6. März 2013 im The Filthy Grass Chamber/Hagen, GER
Zunächst einmal: Das war ein wirklich gemütlicher Abend mit jeder Menge harter und fetter Musik! Das lag zum einen an dem Ort, an dem das Konzert stattfand. Die Filthy Grass Chamber ist der Proberaum von Nightslug, Burial und Union Of Sleep und befindet sich in einem Industriegebäude außerhalb des Zentrums von Hagen. Ich mag diesen Ort sehr, weil er sich von den üblichen Proberäumen mit nur einem Raum unterscheidet. Es gibt genug Platz, ganz zu schweigen von der gemütlichen Sitzecke, die alle einlädt, dem Namen Grass Chamber gerecht zu werden.
Ein weiterer Grund für diesen coolen Abend war natürlich die Musik. Auf dem Programm standen BOTTOM FEEDER und MOONLESS, beide aus Dänemark, die derzeit auf Europatournee sind. Ich mochte das Debütalbum von MOONLESS, was zu einem Interview (hier klicken) mit der Band führte, aber auch die 7" von BOTTOM FEEDER (Rezension hier) hat mich besonders beeindruckt. Daher freute ich mich auf diesen Gig.
Glücklicherweise fanden einige Leute den Weg nach Hagen, sodass die Kammer recht gut gefüllt war. Als erstes legten BOTTOM FEEDER los, und was folgte, war definitiv ziemlich beeindruckend. Trotz der offensichtlichen Einflüsse wie EyeHateGod haben diese fünf Jungs es geschafft, ihr eigenes krankes Ding zu machen.
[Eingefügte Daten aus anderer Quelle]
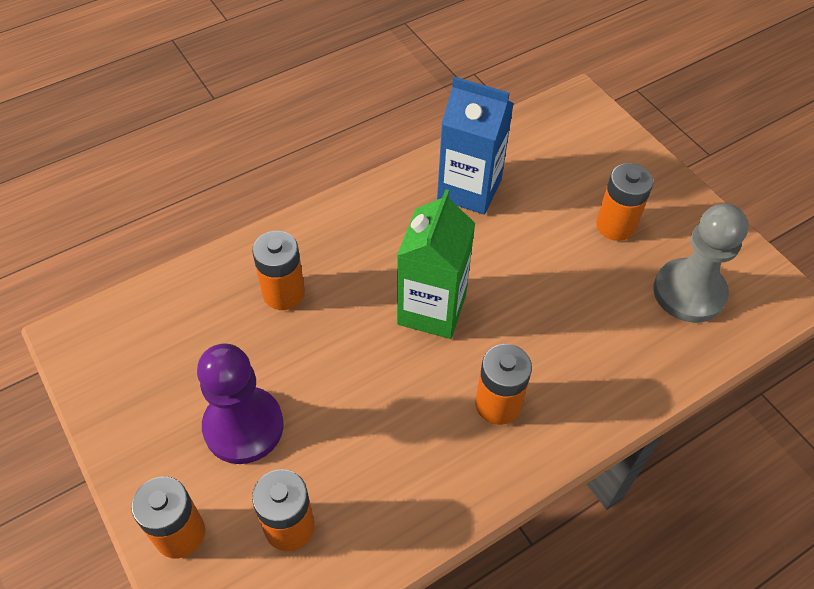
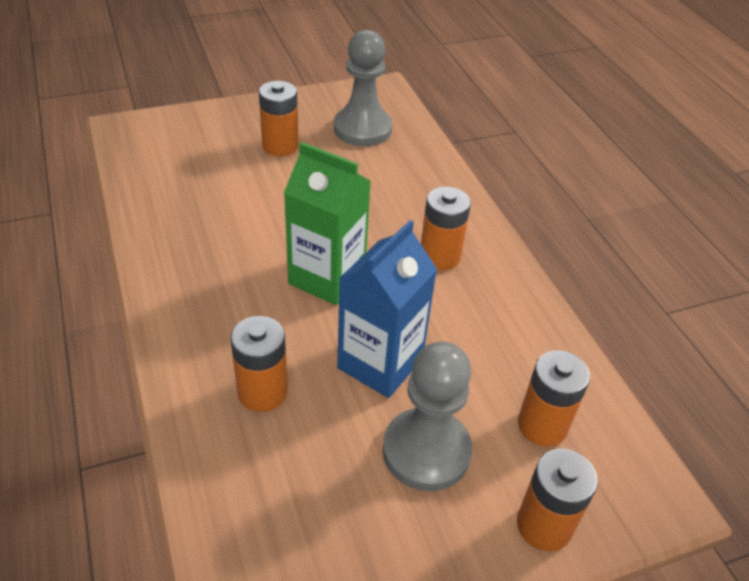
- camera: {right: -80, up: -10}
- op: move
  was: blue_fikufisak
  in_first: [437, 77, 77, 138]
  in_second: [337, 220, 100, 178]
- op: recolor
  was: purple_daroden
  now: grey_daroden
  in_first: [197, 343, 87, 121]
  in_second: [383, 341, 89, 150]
Die Songs folgten nicht immer denselben Mustern, und vor allem Sänger Joakim war in großartiger Form. Sein harter und aggressiver Gesangsstil trug zur Leidenschaft der Musik bei, während die anderen Jungs eine dichte Klangwand erzeugten. Es gab zwar auch langsamere Parts, aber BOTTOM FEEDER spielten auch viele halsbrecherische Passagen, sodass diese abrasive Reise niemals langweilig wurde. Einige schöne Hooklines sorgten außerdem dafür, dass mir die meisten Tracks noch lange im Gedächtnis bleiben werden. Insgesamt war dies eine großartige Show. Die Band war voller Energie und Enthusiasmus.
(Kopie 2)
Nach einer kurzen Pause betrat MOONLESS den Raum. Gitarrist Hasse musste seinen Platz nicht verlassen, da er auch in der Besetzung von BOTTOM FEEDER spielt. Er hatte an diesem Abend wahrscheinlich die schwerste Aufgabe, da beide Bands eine lange Strecke hinter sich hatten, genauer gesagt, sie waren die gesamte Strecke von Bordeaux nach Hagen gefahren, das sind etwa 1200 Kilometer. Nicht schlecht. Trotz der doppelten Belastung lieferten Hasse und die anderen Jungs von MOONLESS eine gute Performance ab. Sie spielten viele Songs von „Calling All Demons”, und ihre Mischung aus frühem Black Sabbath, Heavy Rock der 1970er Jahre und traditionellem Heavy Metal überzeugte sofort. MOONLESS legten einen tighten Groove hin, ohne zu glatt zu werden. Außerdem ließen sie auch keine Variationen aus. Damit heben sich MOONLESS von anderen Doom-Konkurrenten ab, die nur das stereotype, trendige langsame Zeug liefern. Genau wie bei BOTTOM FEEDER hatte die Band einen sehr guten Sound, der viel besser war als bei anderen Gigs, die ich in den letzten 30 Jahren gesehen habe. Er war roh und ungeschliffen, aber dennoch ausgewogen und differenziert. Auch wenn mir BOTTOM FEEDER an diesem Abend besser gefallen hat (ich war wohl in einer sludgy Stimmung), haben sich MOONLESS in der Grass Chamber sehr gut präsentiert.
(Kopie 4)
Ein großes Dankeschön geht an Fabian (Burial, Nightslug) und Jens (Nightslug, Union Of Sleep) für die Organisation dieses großartigen Events in bester D.I.Y.-Tradition. Ich hatte viel Spaß und hoffe sehr, dass es noch mehr Konzerte an diesem einzigartigen Ort geben wird.